**PROBLEM TO SOLVE**
Using the data that follows, state the number of lines holding the word "action", and give no other output.
(DATA EXCERPTS Opens)
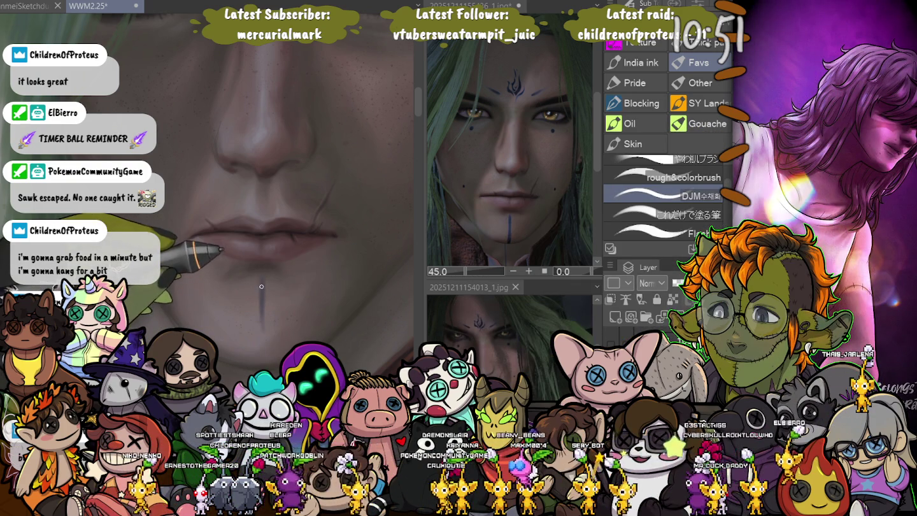
{"action": "left_click_drag", "start_coordinate": [262, 275], "coordinate": [261, 328]}
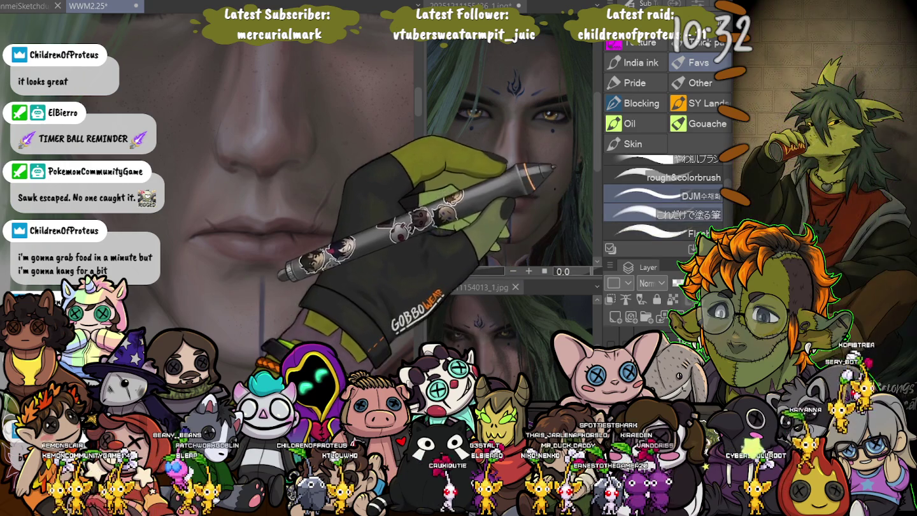
Choose the Flashito brush from the brush list and reduce its size
{"action": "left_click", "coordinate": [662, 215]}
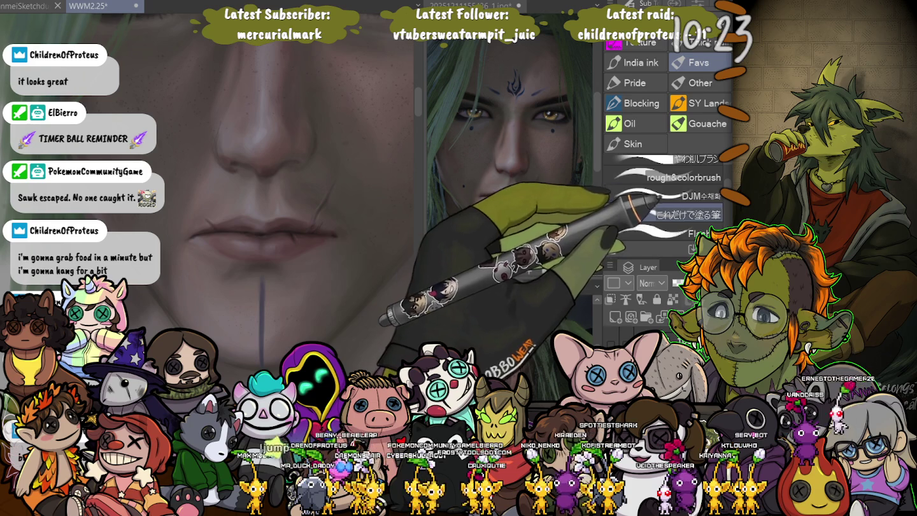
{"action": "scroll", "coordinate": [662, 192], "scroll_direction": "down", "scroll_amount": 3}
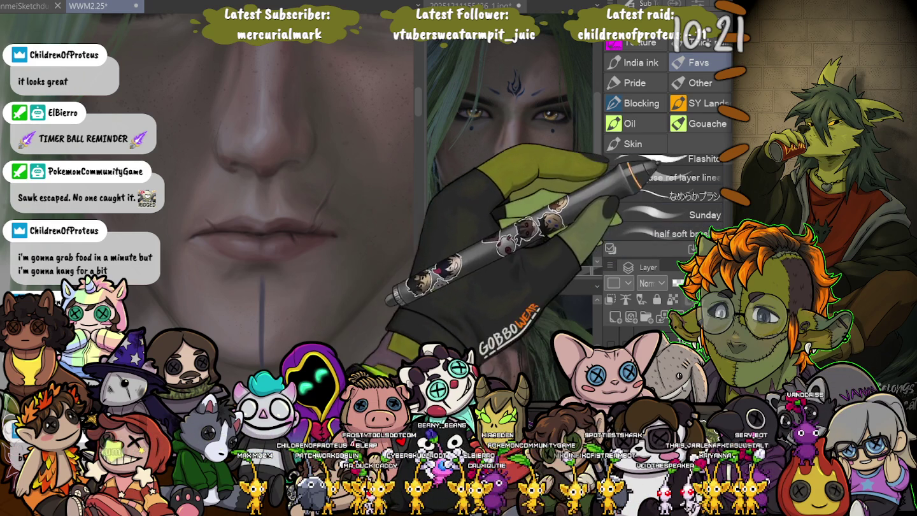
{"action": "left_click", "coordinate": [694, 160]}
(DATA EXCERPTS Closes)
**SOLUTION FOR THIS PROBLEM**
4